Please copy the records below word for word, leaving out the pictures.

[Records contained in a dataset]
§
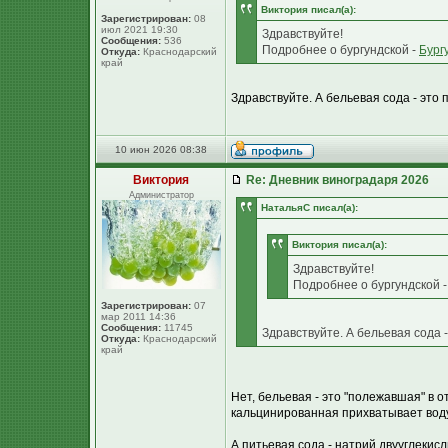
Виктория писал(а):
Зарегистрирован:
08
июл 2021 19:30
Здравствуйте!
Сообщения:
536
Подробнее о бургундской -
Бург
Откуда:
Краснодарский
край
Здравствуйте. А бельевая сода - это
10 июн 2026 08:38
Виктория
Re: Дневник виноградаря 2026
Администратор
НатальяС писал(а):
Виктория писал(а):
Здравствуйте!
Подробнее о бургундской 
Зарегистрирован:
07
мар 2011 14:36
Сообщения:
11745
Здравствуйте. А бельевая сода 
Откуда:
Краснодарский
край
Нет, бельевая - это "полежавшая" в 
кальцинированная прихватывает вод
А питьевая сода - натрий двууглеки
§
Result below:
Виктория писал(а):
Зарегистрирован:
08
июл 2021 19:30
Здравствуйте!
Сообщения:
536
Подробнее о бургундской -
Бург
Откуда:
Краснодарский
край
Здравствуйте. А бельевая сода - это
10 июн 2026 08:38
Виктория
Re: Дневник виноградаря 2026
Администратор
НатальяС писал(а):
Виктория писал(а):
Здравствуйте!
Подробнее о бургундской 
Зарегистрирован:
07
мар 2011 14:36
Сообщения:
11745
Здравствуйте. А бельевая сода 
Откуда:
Краснодарский
край
Нет, бельевая - это "полежавшая" в 
кальцинированная прихватывает вод
А питьевая сода - натрий двууглеки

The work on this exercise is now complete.